Since a round of sharp rise, the share price of Sino-Singapore Communications has hit a low of 11.85 yuan. Sino-Singapore Communications, whose ban has been lifted today, will officially embark on the road to rebound.
Both A-share and H-shares surged. In the past few days, the share price of China News Service, which had performed generally, was soaring. Investors who had previously expressed opposition could no longer utter sarcastic remarks.
"Brother T is awesome. This time, Brother T really made it to the bottom. The lifting of the ban is definitely a big plus. I am convinced."

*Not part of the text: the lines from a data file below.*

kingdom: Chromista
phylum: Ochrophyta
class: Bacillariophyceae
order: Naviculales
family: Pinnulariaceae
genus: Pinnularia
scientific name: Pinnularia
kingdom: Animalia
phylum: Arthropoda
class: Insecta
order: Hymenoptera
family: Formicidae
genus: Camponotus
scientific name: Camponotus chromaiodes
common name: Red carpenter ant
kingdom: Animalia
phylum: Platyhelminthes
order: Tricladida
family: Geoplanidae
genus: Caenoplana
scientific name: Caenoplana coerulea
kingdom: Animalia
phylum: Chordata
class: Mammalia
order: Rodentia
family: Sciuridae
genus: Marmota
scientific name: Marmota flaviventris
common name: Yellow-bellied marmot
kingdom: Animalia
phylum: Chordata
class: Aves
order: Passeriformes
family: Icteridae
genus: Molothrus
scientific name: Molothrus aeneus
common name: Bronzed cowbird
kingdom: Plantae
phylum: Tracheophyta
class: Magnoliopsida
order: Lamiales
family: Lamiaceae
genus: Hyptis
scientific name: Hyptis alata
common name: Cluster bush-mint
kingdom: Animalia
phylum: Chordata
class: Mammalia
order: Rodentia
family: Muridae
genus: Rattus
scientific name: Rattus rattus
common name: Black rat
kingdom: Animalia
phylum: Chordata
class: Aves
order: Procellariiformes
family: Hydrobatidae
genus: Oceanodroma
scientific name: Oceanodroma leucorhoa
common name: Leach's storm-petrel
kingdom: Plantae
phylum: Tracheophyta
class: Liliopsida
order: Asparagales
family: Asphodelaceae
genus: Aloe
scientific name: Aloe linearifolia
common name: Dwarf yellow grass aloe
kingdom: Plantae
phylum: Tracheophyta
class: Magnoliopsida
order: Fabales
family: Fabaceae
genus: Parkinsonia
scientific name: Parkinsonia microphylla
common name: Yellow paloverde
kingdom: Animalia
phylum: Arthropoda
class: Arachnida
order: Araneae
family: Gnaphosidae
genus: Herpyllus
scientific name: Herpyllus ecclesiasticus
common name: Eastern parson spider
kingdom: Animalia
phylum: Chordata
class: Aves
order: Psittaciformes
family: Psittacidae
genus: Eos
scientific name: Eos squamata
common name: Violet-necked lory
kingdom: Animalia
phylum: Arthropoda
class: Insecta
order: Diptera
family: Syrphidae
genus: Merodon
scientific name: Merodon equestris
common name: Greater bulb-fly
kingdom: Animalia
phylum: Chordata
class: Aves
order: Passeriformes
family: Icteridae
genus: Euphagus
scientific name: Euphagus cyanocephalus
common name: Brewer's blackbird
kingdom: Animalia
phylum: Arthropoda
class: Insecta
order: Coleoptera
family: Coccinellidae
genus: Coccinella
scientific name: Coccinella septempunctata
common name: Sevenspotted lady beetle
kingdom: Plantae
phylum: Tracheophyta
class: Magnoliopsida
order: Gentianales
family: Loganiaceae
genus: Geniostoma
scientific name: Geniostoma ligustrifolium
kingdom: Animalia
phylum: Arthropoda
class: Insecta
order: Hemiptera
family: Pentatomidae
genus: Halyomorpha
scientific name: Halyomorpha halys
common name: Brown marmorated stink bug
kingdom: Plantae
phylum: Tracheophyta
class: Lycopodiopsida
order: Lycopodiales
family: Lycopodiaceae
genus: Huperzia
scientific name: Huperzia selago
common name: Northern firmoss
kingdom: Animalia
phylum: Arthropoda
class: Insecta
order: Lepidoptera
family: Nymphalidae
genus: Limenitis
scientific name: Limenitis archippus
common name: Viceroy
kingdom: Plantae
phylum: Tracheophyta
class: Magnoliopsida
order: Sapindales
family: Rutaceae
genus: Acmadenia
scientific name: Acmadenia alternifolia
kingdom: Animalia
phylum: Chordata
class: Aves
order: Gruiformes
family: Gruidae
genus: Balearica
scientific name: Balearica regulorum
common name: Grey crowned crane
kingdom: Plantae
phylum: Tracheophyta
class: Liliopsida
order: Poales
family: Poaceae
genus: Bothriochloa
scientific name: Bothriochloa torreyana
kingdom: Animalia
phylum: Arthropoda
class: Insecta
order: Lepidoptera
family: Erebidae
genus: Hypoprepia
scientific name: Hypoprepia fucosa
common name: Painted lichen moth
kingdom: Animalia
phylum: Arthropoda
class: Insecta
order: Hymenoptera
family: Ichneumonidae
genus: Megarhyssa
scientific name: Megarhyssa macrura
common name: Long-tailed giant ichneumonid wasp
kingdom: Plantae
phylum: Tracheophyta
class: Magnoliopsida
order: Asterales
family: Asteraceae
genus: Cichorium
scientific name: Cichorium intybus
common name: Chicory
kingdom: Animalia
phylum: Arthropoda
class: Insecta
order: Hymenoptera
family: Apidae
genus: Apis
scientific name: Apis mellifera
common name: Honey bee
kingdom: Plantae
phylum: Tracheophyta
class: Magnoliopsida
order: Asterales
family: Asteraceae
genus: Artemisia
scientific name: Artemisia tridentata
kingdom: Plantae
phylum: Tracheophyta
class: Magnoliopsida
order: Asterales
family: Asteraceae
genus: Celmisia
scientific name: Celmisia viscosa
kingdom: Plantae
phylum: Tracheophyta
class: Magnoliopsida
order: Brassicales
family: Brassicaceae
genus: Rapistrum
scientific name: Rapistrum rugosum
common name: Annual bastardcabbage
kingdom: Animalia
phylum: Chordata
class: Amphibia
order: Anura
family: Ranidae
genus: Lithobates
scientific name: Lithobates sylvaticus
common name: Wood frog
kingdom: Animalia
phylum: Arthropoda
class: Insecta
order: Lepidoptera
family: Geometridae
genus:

"Haha, what about those people who said that Brother T treated investors' money as if it were nothing? Not only did Sino-Singapore Telecom surge today, but the chip industry also surged, right?"
"Brother T, please announce your holdings as soon as possible, I beg you, today is the 12th, one day is not a big deal, let us also buy some bottoms."
"Follow up, I didn't dare to copy the China News Service which was at 12 yuan before, but I can't buy it today when it's at the same price."
"These major funds are really cunning. They didn't pull up the stock price in the first three days of this week and even suppressed the stock price. Do they think Brother T can't buy it?"
"Look at the changes in Junshi Value Investment's net value today tonight, and you'll know Brother T's approximate holdings. The pharmaceutical and technology sectors have performed well in the past few days. The net value started to rebound a few days ago, and it's probably still these sectors."
For Junshi Group today, not only did its heavily-invested China New Communications surge, but Ning Wang, which held 71.4286 million shares, also ended its sideways adjustment today and closed at the daily limit!
Ningwang, with an amplitude of 11.9% throughout the day and a trading volume of 3.42 billion yuan, went out of a shrinking limit-up trend. The stock price was 84.77 yuan, a new high since its listing.
Calculated based on today's stock price, the total market value of Ningwang held by Junshi Group has exceeded 6 billion yuan! In 15 trading days, a huge profit of 1 billion yuan!
Including the pharmaceutical stocks held and many technology stocks that hit the daily limit, today is a bumper day for Junshi Group.